An Algerian national, an illegal overstayer in the UK, who married a Spanish national who had become a UK citizen, was entitled to continue to benefit from the right of residence in the UK to which he would have been entitled before his wife took out British citizenship, according to the opinion of an advocate general of the EU Court of Justice.
Advocate General Yves Bot was considering the case of Toufik Younes, referred from the High Court in London. Mr Lounes entered the UK in 2010 on a six-month visitor visa and then overstayed illegally. In 2014 he married Ms Perla Nerea García Ormazábal, a Spanish national who had moved to the UK as a student in 1996, began working there full time in 2004 and became a naturalised British citizen in 2009.
Following their marriage, Mr Lounes applied to the Home Secretary for a residence card as a family member of an EEA (European Economic Area) national. However he was served with a notice, together with a decision to remove him from the UK, on the grounds that he had overstayed in breach of immigration controls.
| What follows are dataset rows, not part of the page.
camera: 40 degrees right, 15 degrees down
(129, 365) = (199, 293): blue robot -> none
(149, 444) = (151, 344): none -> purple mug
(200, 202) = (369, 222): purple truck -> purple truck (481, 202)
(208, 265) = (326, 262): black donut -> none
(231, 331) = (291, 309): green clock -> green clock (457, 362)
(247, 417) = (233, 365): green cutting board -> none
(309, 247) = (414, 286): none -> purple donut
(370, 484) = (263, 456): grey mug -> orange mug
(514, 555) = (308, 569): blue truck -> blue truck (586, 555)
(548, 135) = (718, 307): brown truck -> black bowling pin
The Home Secretary further informed Mr Lounes that his application for a residence card had been refused, and that, in accordance with UK law, Ms García Ormazábal was no longer regarded as an "EEA national" because she had acquired British nationality. Consequently, she was no longer entitled to rely on the rights conferred by the directive on free movement and Mr Lounes could not therefore claim a residence card as a family member of an EEA national.
On Mr Lounes bringing proceedings, the High Court expressed its doubts regarding the compatibility of the UK legislation with EU law and asked the Court of Justice for a ruling.
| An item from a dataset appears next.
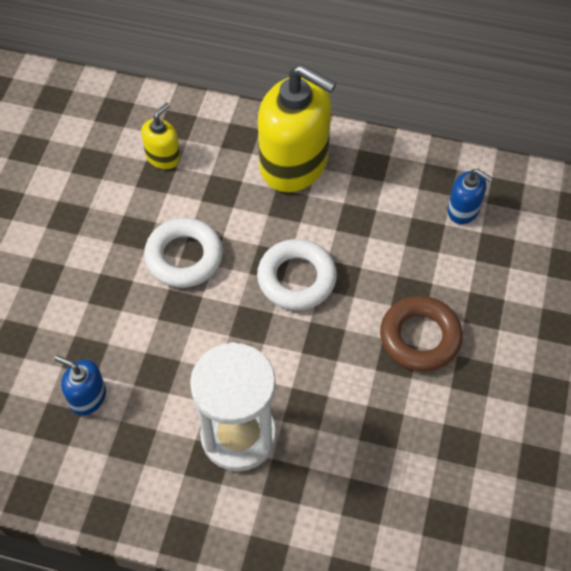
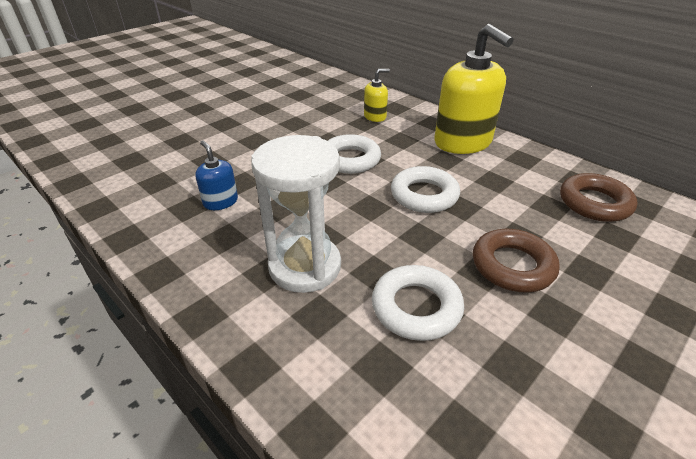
camera: 30 degrees right, 20 degrees down
(361, 429) = (416, 307): none -> white ring
(463, 210) = (594, 203): blue soap dispenser -> brown ring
Mr Bot's opinion states that although it is for each member state to lay down the conditions for the acquisition and loss of nationality, that competence must be exercised having due regard to EU law.
He also notes that the Directive on Free Movement clearly limits its scope to EU citizens residing in a member state other than that of which they are nationals, and that following Ms García Ormazábal's acquisition of British nationality, her legal situation has profoundly altered, both in EU law and in national law. Thus, he takes the view that she no longer falls within the definition of a "beneficiary" within the meaning of the directive, and her spouse is not eligible, on the basis of the directive, for a derived right of residence in the UK.
However, under article 21(1) of the Treaty on Furtherance of the European Union, member states must permit EU citizens who are not their nationals to move and reside within their territory with their spouse and, possibly, certain members of their family who are not EU citizens. Under CJEU case law, in order to ensure the effectiveness of that article, the provisions of the Free Movement Directive in the case of the return of an EU citizen to their member state of origin are to be applied by analogy.
By choosing to be naturalised in the UK, Ms García Ormazábal has expressed her wish to live in that state in the same way as she would be prompted to live in her member state of origin, creating strong, lasting ties with the host member state, and the Advocate General proposes that that case law should be applied by analogy to the present case.
It follows, in his view, that the effectiveness of the rights conferred by article 21(1) demands that EU citizens, such as Ms García Ormazábal, should be able to continue the family life they have until then led with their spouse in the member state whose nationality they have acquired.
He concludes that the conditions for granting a derived right of residence to a third-country national, a member of the family of an EU citizen, should not, in principle, be stricter than those laid down by the directive.